Published online and in print by Cobram Courier on December 18, 2013.


Two Christ the King Anglican College students were awarded the Long Tan Leadership and Teamwork Award at the school’s assembly last week.

The prestigious award was started in 2006 by the Australian Defence Force to recognise the contributions outstanding Year 10 and 12 students made to their communities.

Future leaders: Long Tan Leadership and Teamwork Award recipients Jayden Beckwith and Katie Garth. Picture: Toni Brient.

Future leaders: Long Tan Leadership and Teamwork Award recipients Jayden Beckwith and Katie Garth.

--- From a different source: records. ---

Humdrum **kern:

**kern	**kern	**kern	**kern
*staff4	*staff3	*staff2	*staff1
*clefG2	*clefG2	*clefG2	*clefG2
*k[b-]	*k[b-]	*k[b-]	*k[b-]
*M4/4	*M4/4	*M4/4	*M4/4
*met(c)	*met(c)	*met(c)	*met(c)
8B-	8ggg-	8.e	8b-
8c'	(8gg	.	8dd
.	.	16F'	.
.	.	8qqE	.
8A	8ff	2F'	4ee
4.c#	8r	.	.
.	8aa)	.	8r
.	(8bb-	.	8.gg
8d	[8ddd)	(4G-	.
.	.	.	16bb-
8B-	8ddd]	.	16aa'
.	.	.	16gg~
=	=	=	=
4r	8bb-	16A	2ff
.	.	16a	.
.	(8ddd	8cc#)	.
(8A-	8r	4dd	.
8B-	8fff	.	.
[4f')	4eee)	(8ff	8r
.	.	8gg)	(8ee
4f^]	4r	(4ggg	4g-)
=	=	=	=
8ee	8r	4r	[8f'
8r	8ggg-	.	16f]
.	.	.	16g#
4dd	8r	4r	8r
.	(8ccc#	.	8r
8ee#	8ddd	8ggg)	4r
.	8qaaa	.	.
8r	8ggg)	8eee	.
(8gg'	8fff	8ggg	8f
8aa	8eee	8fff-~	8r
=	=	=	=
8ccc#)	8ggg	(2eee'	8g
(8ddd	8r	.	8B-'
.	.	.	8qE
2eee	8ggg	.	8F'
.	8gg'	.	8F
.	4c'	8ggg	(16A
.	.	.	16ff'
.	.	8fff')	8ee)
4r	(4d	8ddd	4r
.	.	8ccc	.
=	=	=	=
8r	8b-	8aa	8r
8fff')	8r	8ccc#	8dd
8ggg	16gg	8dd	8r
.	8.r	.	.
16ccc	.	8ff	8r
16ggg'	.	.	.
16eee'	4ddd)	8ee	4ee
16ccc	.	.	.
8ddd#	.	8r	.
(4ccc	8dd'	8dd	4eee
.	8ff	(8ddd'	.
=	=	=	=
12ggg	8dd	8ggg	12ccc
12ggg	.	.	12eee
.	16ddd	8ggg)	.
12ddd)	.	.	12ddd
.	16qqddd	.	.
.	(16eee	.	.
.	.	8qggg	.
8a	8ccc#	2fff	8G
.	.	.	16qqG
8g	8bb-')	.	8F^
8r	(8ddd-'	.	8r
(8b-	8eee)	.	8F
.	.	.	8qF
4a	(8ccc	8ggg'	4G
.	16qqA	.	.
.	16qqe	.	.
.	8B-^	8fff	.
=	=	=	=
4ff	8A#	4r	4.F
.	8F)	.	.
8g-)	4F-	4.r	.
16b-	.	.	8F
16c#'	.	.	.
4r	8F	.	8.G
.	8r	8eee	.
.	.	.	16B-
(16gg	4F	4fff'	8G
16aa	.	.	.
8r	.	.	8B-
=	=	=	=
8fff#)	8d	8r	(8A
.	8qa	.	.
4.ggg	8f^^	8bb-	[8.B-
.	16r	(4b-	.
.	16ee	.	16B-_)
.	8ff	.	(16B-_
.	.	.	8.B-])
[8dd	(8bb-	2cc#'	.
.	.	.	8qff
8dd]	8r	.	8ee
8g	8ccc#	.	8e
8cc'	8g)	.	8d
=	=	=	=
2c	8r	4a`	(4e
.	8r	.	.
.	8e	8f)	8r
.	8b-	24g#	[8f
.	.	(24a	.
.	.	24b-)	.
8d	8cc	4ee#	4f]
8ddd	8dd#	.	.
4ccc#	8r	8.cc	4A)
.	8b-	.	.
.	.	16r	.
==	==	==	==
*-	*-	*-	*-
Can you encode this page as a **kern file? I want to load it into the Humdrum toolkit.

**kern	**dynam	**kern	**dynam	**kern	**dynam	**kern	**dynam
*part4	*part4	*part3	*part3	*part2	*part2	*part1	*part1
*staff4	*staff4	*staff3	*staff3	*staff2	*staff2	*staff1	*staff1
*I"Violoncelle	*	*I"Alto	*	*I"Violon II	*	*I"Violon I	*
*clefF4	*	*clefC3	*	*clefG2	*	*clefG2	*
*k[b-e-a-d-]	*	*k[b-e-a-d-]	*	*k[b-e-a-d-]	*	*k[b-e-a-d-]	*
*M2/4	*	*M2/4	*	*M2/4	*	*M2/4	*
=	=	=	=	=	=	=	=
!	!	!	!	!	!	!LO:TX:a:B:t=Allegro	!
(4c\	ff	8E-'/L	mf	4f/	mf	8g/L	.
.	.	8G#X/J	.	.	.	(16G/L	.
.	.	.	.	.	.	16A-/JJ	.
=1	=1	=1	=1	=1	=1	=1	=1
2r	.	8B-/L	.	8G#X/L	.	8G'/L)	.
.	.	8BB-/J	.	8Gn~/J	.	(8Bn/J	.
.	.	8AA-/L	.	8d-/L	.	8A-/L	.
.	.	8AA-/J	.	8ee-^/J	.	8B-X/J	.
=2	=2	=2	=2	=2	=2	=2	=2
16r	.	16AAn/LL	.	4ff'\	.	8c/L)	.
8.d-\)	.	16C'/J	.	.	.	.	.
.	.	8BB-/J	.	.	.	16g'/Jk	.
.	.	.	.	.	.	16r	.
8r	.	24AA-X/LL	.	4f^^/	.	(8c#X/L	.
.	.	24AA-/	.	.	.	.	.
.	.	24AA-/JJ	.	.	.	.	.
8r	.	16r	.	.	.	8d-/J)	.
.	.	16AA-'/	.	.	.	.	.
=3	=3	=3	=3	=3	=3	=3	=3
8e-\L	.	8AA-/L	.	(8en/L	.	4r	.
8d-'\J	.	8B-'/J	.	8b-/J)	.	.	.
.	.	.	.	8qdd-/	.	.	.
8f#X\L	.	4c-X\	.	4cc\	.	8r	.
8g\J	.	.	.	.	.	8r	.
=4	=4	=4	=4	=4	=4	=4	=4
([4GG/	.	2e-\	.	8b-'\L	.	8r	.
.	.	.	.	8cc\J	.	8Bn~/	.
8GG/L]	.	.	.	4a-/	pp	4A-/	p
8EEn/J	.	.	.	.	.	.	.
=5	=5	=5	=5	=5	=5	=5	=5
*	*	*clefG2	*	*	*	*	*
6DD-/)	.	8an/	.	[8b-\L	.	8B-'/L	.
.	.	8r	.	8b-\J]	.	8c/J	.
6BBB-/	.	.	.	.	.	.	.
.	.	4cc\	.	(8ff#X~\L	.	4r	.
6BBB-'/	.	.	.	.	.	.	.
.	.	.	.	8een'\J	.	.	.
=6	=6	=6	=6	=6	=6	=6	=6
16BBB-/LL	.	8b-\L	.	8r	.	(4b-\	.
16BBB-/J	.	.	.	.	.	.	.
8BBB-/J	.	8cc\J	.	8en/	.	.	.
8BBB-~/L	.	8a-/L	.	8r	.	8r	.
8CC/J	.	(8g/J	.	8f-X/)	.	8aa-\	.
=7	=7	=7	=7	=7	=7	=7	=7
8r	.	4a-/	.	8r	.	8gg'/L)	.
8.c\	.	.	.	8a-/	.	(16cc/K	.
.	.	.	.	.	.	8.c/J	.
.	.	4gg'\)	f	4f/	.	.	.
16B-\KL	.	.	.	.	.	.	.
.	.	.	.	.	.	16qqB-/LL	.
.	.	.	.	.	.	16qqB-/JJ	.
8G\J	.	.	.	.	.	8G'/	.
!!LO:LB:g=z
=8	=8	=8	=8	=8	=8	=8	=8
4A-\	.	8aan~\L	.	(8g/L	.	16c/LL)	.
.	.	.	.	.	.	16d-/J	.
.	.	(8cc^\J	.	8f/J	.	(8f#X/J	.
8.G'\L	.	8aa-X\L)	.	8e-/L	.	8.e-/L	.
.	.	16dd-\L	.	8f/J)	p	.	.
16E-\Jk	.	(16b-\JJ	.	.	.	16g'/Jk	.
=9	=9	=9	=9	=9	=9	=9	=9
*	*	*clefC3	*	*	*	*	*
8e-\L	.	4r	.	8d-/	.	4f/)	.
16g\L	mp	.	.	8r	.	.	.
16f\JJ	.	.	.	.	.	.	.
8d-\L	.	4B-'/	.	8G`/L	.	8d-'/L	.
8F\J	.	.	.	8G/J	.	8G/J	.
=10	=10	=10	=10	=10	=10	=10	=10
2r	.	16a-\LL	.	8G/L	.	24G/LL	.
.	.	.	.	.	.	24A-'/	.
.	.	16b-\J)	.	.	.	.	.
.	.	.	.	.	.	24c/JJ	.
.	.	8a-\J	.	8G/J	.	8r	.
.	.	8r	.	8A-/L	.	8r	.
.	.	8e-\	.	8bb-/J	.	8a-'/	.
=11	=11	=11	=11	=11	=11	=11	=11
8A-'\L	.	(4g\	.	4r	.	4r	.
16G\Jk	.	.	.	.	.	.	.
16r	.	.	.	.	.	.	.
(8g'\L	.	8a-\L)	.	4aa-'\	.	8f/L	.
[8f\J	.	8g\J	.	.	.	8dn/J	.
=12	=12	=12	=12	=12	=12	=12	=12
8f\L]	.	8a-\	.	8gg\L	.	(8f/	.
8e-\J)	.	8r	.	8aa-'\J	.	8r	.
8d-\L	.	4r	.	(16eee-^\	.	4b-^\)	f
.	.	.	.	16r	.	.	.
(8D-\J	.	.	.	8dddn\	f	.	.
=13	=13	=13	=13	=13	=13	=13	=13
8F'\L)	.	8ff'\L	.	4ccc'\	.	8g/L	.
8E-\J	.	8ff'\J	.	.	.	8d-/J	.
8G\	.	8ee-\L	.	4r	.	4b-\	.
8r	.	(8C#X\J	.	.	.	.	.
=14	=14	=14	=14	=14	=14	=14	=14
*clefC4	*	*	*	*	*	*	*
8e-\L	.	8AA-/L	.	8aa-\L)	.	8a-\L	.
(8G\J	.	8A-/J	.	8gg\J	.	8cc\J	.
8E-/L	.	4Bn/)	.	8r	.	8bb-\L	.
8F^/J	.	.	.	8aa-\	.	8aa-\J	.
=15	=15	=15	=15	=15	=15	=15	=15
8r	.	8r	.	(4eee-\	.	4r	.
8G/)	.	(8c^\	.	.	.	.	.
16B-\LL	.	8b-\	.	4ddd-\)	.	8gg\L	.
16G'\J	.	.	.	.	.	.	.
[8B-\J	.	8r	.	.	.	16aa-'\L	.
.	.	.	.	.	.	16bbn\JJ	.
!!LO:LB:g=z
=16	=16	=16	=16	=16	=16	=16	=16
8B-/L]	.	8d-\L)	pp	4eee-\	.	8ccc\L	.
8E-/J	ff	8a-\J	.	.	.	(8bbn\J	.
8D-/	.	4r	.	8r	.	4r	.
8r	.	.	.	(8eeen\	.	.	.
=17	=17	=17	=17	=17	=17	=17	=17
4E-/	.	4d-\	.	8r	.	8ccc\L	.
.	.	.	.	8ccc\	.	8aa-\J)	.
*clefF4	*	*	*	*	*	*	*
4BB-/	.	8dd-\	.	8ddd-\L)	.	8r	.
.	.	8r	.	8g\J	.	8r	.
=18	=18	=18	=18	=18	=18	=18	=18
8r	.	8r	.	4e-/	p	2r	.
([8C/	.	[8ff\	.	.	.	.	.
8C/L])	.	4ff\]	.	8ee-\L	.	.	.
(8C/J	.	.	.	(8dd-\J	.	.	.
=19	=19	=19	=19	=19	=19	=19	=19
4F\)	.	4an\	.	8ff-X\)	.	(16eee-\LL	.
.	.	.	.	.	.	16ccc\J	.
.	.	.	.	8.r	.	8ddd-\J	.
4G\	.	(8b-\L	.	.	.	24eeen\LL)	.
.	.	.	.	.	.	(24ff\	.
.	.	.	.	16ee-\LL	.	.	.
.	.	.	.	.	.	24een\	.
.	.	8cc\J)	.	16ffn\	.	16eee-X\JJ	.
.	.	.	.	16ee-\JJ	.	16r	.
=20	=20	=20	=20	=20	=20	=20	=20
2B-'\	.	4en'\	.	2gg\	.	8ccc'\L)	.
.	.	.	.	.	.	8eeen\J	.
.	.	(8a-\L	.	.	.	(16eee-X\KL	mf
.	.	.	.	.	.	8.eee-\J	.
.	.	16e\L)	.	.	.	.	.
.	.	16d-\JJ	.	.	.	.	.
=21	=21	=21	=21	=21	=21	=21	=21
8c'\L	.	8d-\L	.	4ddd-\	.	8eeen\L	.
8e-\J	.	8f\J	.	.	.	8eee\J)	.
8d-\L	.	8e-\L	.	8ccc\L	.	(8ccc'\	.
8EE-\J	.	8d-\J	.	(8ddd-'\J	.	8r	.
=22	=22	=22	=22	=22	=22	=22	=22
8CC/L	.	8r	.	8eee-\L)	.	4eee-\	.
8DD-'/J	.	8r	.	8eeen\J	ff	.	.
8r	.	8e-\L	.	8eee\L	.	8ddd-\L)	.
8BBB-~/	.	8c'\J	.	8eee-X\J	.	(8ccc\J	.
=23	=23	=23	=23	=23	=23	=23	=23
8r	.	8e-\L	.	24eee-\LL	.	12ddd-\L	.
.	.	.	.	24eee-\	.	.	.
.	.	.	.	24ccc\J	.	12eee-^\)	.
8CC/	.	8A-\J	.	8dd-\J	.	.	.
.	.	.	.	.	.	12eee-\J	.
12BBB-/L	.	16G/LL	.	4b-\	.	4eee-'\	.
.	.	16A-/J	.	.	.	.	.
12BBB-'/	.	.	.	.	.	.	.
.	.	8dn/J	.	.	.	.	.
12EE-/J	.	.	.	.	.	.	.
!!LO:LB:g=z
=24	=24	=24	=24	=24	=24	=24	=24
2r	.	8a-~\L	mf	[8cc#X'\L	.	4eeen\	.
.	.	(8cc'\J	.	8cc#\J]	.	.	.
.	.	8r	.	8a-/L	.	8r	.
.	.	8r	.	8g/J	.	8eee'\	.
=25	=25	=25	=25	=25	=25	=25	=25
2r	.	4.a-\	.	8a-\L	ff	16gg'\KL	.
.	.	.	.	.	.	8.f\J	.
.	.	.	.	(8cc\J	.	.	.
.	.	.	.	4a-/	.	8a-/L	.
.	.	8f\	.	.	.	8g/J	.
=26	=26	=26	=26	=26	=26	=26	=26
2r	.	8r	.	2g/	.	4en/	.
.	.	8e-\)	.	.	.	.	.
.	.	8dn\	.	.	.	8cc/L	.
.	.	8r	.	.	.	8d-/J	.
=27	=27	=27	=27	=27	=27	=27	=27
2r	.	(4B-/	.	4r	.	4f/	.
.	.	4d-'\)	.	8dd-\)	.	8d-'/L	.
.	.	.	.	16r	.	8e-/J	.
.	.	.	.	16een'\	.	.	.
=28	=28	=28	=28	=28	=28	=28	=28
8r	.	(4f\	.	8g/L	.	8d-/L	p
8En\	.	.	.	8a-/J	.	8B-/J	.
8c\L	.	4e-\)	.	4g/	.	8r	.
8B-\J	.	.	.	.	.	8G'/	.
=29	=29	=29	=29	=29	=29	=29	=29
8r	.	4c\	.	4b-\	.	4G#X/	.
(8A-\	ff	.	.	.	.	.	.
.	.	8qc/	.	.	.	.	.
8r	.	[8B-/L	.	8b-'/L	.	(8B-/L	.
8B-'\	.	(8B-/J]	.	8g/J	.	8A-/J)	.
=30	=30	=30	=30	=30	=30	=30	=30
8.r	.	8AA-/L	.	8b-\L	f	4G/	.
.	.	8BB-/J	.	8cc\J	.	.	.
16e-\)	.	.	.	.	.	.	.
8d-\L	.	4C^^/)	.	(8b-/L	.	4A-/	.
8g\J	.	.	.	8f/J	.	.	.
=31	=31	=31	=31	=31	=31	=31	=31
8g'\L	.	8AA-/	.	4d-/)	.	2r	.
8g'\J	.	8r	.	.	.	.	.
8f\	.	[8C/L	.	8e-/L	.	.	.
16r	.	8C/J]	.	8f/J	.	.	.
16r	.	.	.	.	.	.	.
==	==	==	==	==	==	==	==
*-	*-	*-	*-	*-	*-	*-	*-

Picture: Toni Brient.

College recipients, Year 10 student Katie Garth and Year 12 student Jayden Beckwith, are among more than 3000 students Australia-wide to receive the award this year.

Katie’s award was accompanied by a $250 bursary.

Jayden won a $550 bursary and is now a two-time recipient, after being the school’s Year 10 Long Tan student in 2011.

‘‘I feel like I’ve accomplished something and I’ve really done well,’’ he said.

Jayden was part of the school’s student council since Year 8, and served as school captain this year.

Having just completed his studies, Jayden said he hoped to become a legal officer in the defence force.

‘‘Because I’m going into the army itself, I feel that little bit more proud because I’ve actually got a defence force award,’’ he said.

Deputy principal Shae Doyle said Jayden made a huge contribution to the school community.

‘‘He demonstrates all the things you would expect from a leader,’’ Ms Doyle said.

‘‘He’s a good role model for younger students.

‘‘He’s reliable and dependable.’’

Ms Doyle said Katie had made an impact not only on the school but also on the wider community after moving to Cobram earlier in the year.

‘‘Katie has only been here a short time, but when there’s a cause to raise money for she’s a driving force behind it,’’ Ms Doyle said.

‘‘She goes about it in a very unassuming way.’’

Katie transferred to Christ the King Anglican College from Oaklands Central School in NSW after gaining an academic scholarship.

Her interest in volunteer work began after a school trip to Melbourne this year to learn about The Big Issue, a magazine sold on city street corners by disadvantaged and homeless people so they can earn a wage.

When she returned, Katie organised a ‘meal deal day’ at the school and raised more than $400 for charity Moira Foodshare.

‘‘They provide meals for people who may not be able to afford a meal once a night or at all,’’ Katie said.

‘‘It’s a sense of community.

‘‘It’s made me feel better that I’ve done something to help.